What to do → Give back only the lines in the records below from the one with "84: (361, 479)" to the one with "88: (507, 165)", both inclusive, word for word.

- - - - -

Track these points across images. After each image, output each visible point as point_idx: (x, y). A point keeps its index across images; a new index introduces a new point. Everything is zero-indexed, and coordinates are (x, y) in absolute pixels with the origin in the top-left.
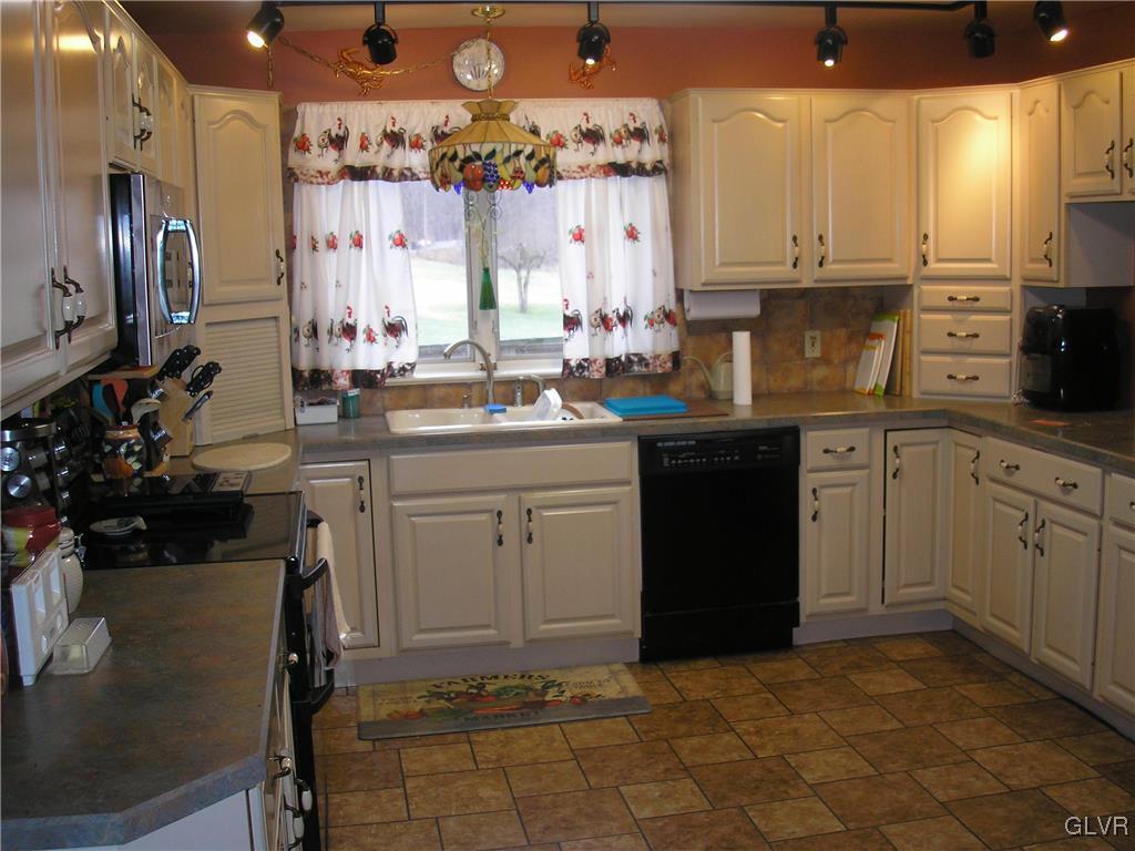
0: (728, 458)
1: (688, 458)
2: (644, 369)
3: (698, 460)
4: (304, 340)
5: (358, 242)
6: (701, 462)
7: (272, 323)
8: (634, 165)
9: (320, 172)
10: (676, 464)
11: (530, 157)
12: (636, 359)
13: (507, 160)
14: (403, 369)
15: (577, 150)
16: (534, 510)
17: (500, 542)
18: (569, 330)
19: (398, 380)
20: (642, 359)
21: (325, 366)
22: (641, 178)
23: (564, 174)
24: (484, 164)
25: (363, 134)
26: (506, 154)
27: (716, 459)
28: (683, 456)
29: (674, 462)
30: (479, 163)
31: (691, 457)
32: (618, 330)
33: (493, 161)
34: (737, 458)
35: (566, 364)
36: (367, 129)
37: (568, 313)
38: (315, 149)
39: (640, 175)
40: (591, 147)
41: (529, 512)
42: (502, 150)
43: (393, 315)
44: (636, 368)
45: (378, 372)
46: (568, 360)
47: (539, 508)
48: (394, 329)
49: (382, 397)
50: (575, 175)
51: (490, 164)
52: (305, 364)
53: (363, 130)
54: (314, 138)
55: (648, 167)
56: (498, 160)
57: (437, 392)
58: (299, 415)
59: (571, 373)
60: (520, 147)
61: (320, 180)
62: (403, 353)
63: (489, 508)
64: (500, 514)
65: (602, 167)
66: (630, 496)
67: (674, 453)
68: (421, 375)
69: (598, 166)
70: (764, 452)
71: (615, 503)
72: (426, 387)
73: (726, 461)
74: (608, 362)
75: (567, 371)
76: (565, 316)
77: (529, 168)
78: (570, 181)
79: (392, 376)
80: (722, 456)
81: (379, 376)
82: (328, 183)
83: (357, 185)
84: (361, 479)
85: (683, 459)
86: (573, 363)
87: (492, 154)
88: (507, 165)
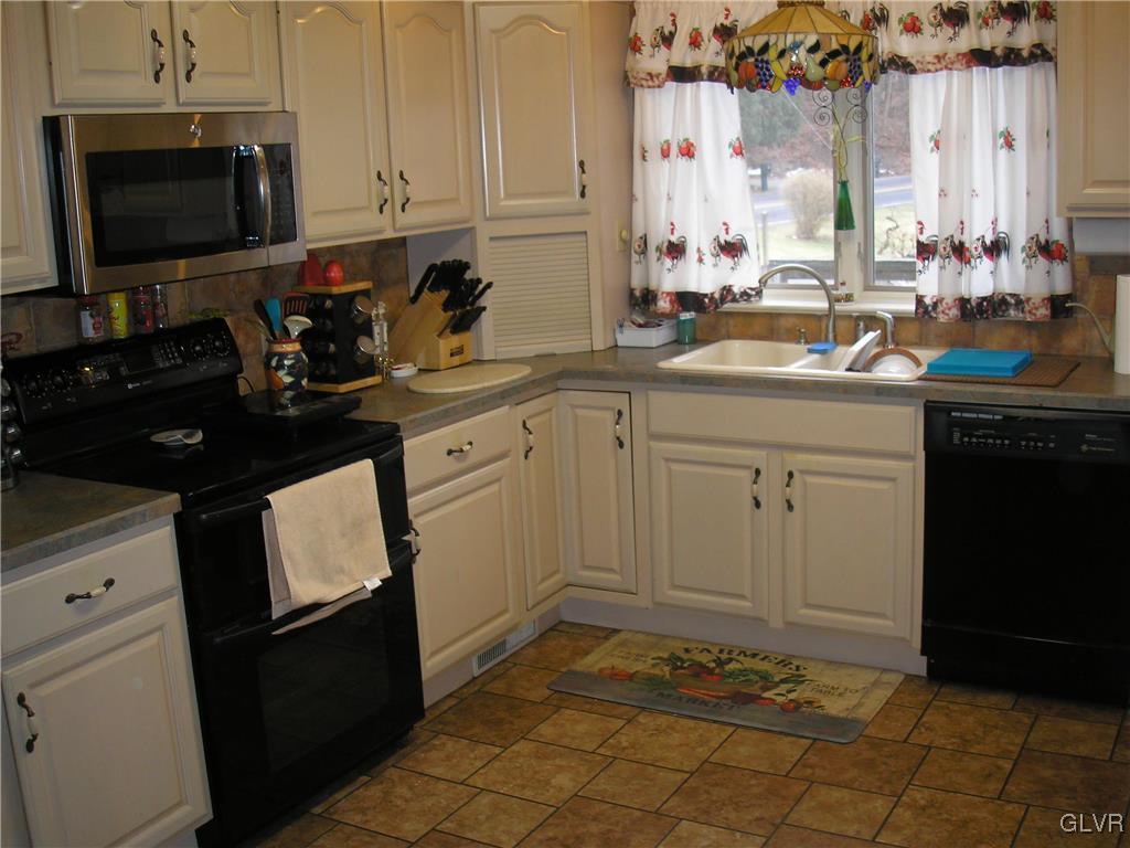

- - - - -

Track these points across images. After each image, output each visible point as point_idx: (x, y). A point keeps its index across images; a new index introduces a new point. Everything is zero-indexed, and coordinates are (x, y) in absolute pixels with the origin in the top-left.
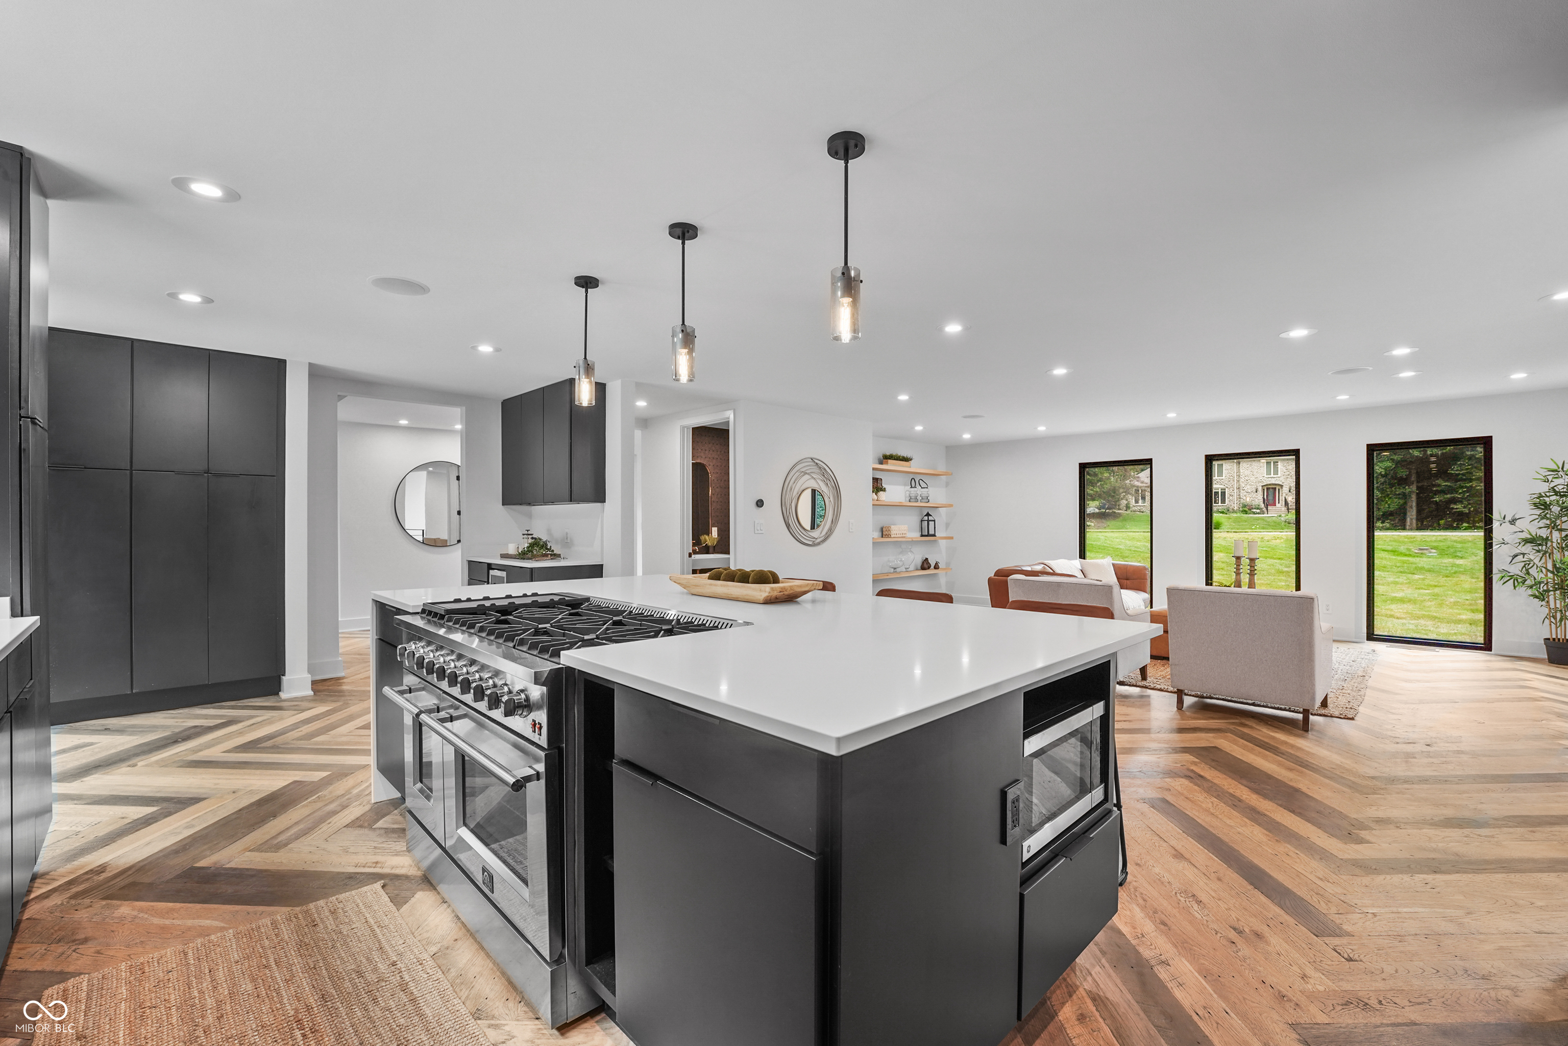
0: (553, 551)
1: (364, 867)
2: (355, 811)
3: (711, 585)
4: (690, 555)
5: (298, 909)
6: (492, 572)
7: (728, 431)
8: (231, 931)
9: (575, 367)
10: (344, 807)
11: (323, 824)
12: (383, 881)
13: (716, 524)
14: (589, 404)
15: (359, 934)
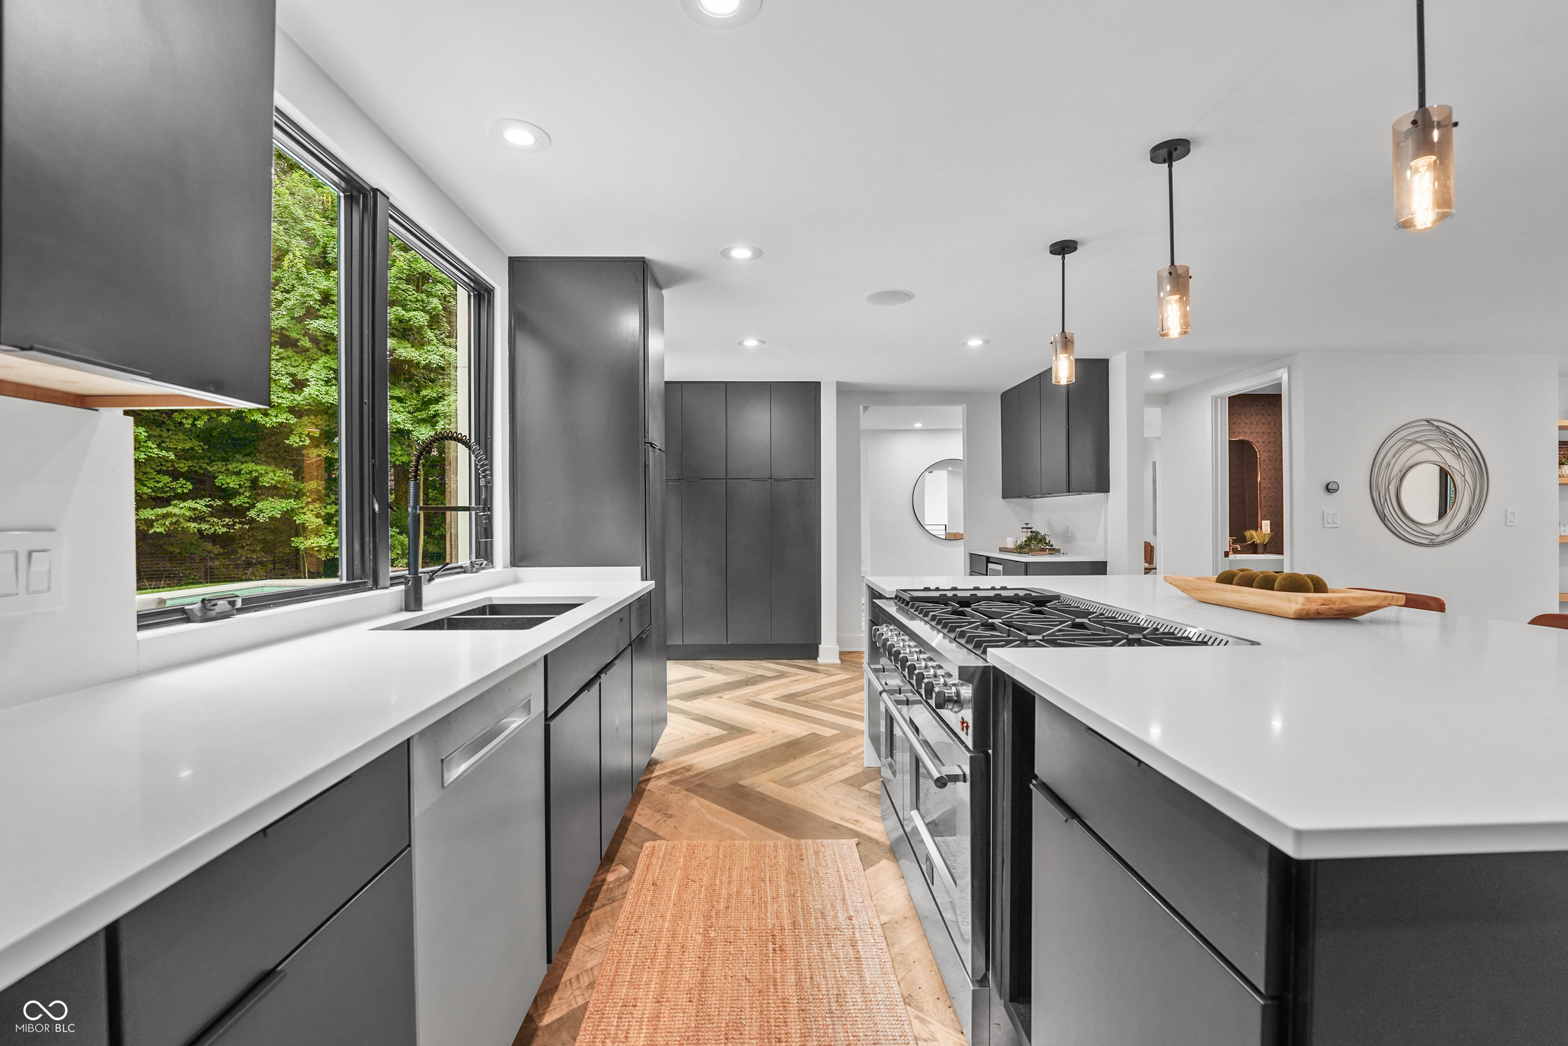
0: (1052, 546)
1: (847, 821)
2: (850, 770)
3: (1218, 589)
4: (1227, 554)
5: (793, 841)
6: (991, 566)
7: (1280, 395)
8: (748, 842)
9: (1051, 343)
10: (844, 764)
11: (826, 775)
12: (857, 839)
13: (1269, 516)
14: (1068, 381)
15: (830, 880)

- - - - -

Expected output →
84: (361, 479)
85: (683, 459)
86: (573, 363)
87: (492, 154)
88: (507, 165)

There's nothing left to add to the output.